WHAT TO WORK ON = Omit every picture, then give all the entries again exactly.

━━━━━━━━━━

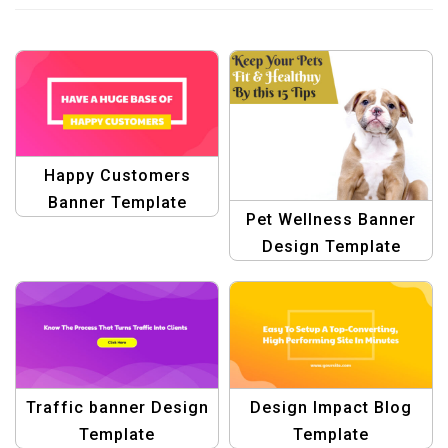
Happy Customers
Banner Template
Pet Wellness Banner
Design Template
Traffic banner Design
Design Impact Blog
Template
Template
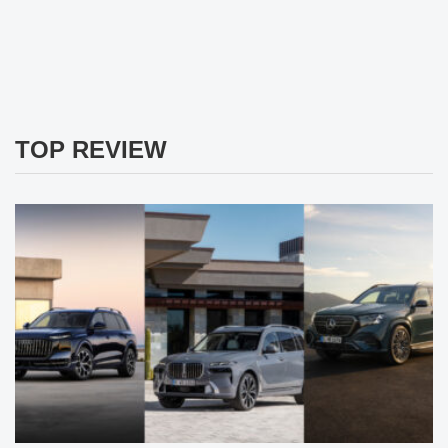
TOP REVIEW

━━━━━━━━━━

ANSWER FOR THIS EXERCISE =
Happy Customers
Banner Template
Pet Wellness Banner
Design Template
Traffic banner Design
Design Impact Blog
Template
Template
TOP REVIEW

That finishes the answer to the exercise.